Have you completed consolidating divisions?
“This is a focus on efficiency and communication. At the end of 2000 we had 39 divisions. Then we went to 20, 15 and now 11. And you'll see further consolidations, and de-layering. The fewer layers between the customers and the leadership of the company, the clearer the communication and the faster you can move. The challenge with American stores was putting two big entities together. I've done over 30 mergers and acquisitions in my career and when you bring entities together you have cultural issues, scale issues and inefficiencies you have to get out very quickly, usually in the first 100 days. If you don't, the company gets off track and takes longer to get back on. For the past two and a half years I've been doing things that should have been done at the time of the merger. We've set a goal of taking $750 million in cost out of the structure by the end of 2004. We're already past the $500 million mark and I believe we will have to accelerate that. We haven't given any numbers or timing on that. But productivity is on-going and the focus on this will never be over.”

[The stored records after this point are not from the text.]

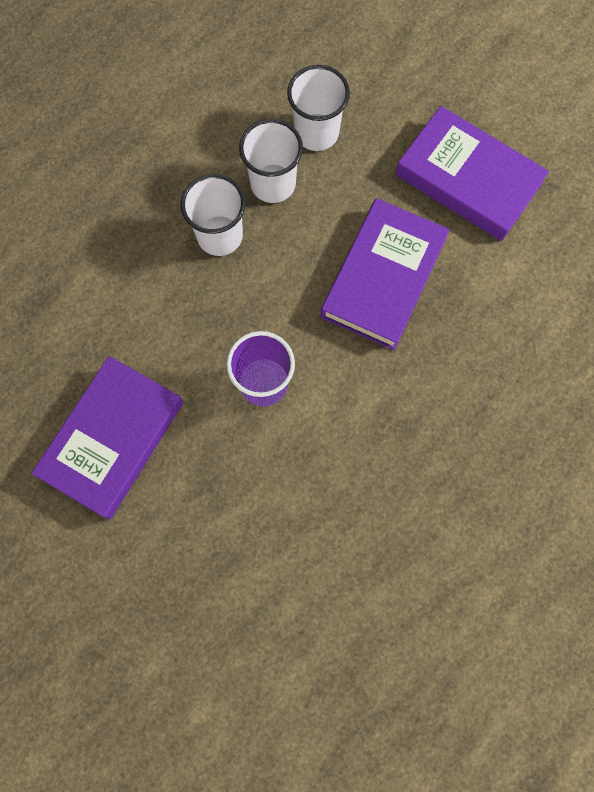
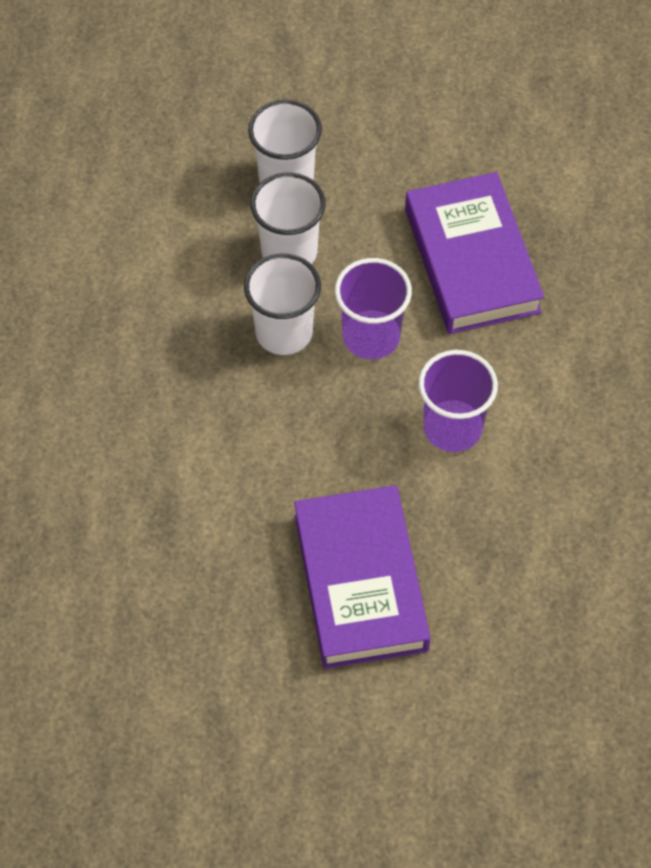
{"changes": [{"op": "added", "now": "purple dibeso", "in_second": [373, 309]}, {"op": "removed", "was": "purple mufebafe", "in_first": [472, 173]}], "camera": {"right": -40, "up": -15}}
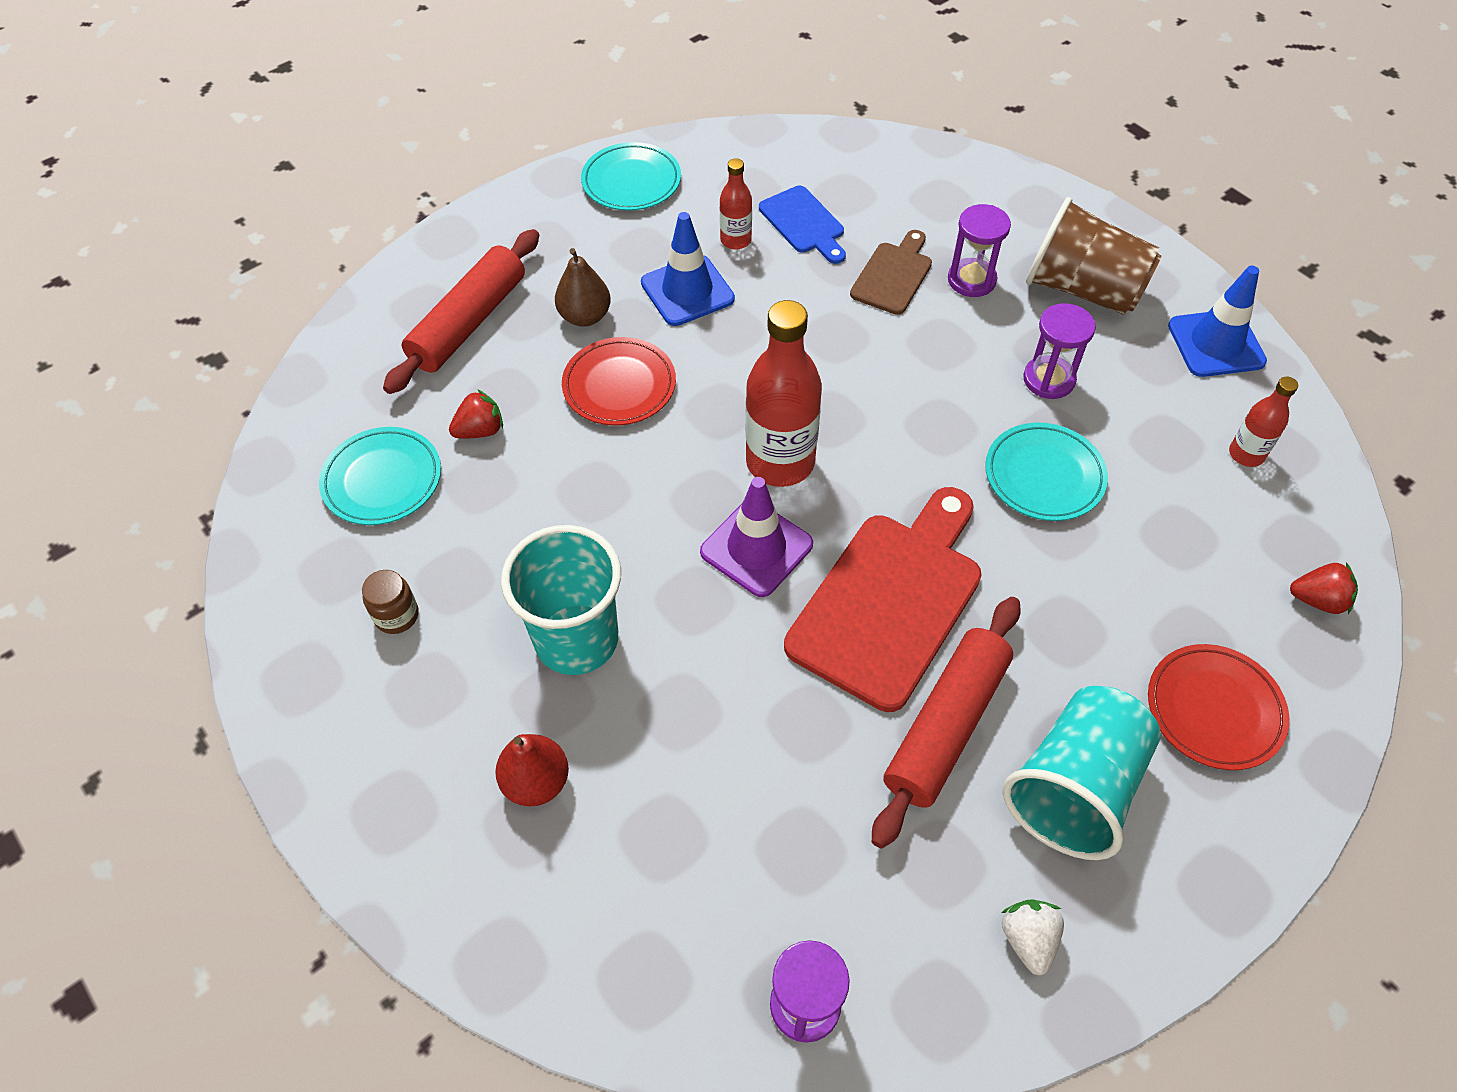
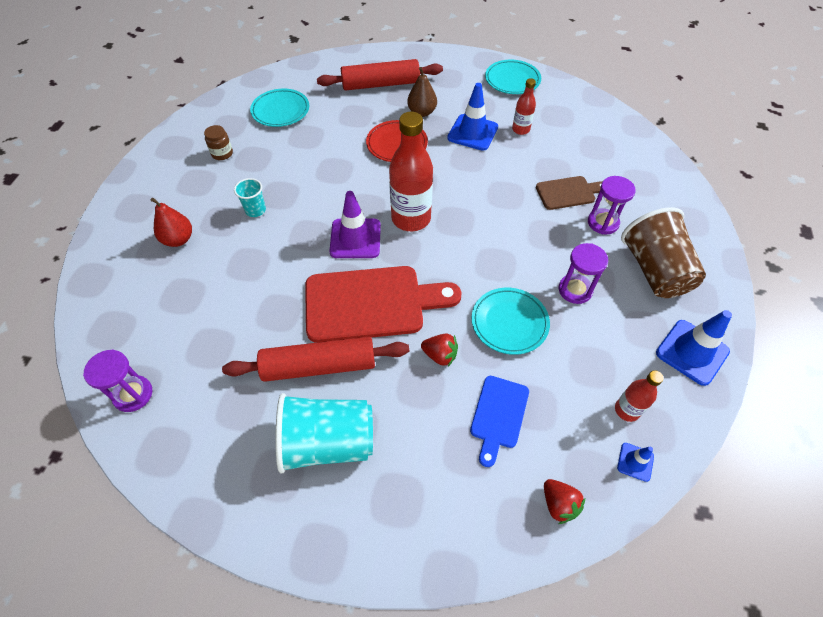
{"changes": [{"op": "resized", "was": "turquoise dibeso", "in_first": [561, 600], "in_second": [250, 197], "ratio": 0.48}, {"op": "moved", "was": "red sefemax", "in_first": [476, 414], "in_second": [439, 350]}, {"op": "moved", "was": "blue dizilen", "in_first": [802, 225], "in_second": [499, 421]}, {"op": "added", "now": "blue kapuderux", "in_second": [635, 462]}, {"op": "removed", "was": "white sefemax", "in_first": [1033, 937]}, {"op": "removed", "was": "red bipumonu", "in_first": [1218, 707]}], "camera": {"right": 50, "up": 0}}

Will additional stores be closed as part of this programme?
"We watch every store every week. Every asset in our portfolio is under intense scrutiny. There are no sacred cows anymore and unless an asset can return at least the average cost of capital it can't stay in the portfolio. This means we add and purge just like any retailer. There's a cleansing that goes on in the portfolio on a constant basis. We went through a major cleansing in the last two and a half years to catch up on what should have been done in prior years.”

In the past, one of the things to come up was Albertsons in-store strategy which was felt to be lacking or 'plain vanilla' by some standards.
“If you talk today to the P&Gs, Krafts and Pepsis of the worlds, they would tell you that a new competitor is evolving. One that is focused on executing in all 2,300 stores and doing it in an exciting way. We've set aggressive targets with them and try to create an excitement around things like new items. In fact, all 2,300 stores now have a new item end cap and I believe we're the first grocery company in the country to do that. In pilot tests we were able to get to 90 per cent ACV in three weeks and get new products to market 21 days faster than anyone in the market.”

At some point in time, does Albertsons have global aspirations?
“Our vision is to become the number one food and drug retailer in the world, but visions can take some time to achieve. We have a lot of work to do in the US. We started this conversation by talking about how there's not an industry this big that's not consolidated. There's also not an industry this big that is not globalised. There's really been almost no globalisation of the food and drug industry but I believe that will happen over time. If I can buy 100 million bananas a year instead of 10 million, I know I can offer consumers better prices. If I can continue to market one-on-one to consumers I can do as well in Italy as I can do in Philadelphia.”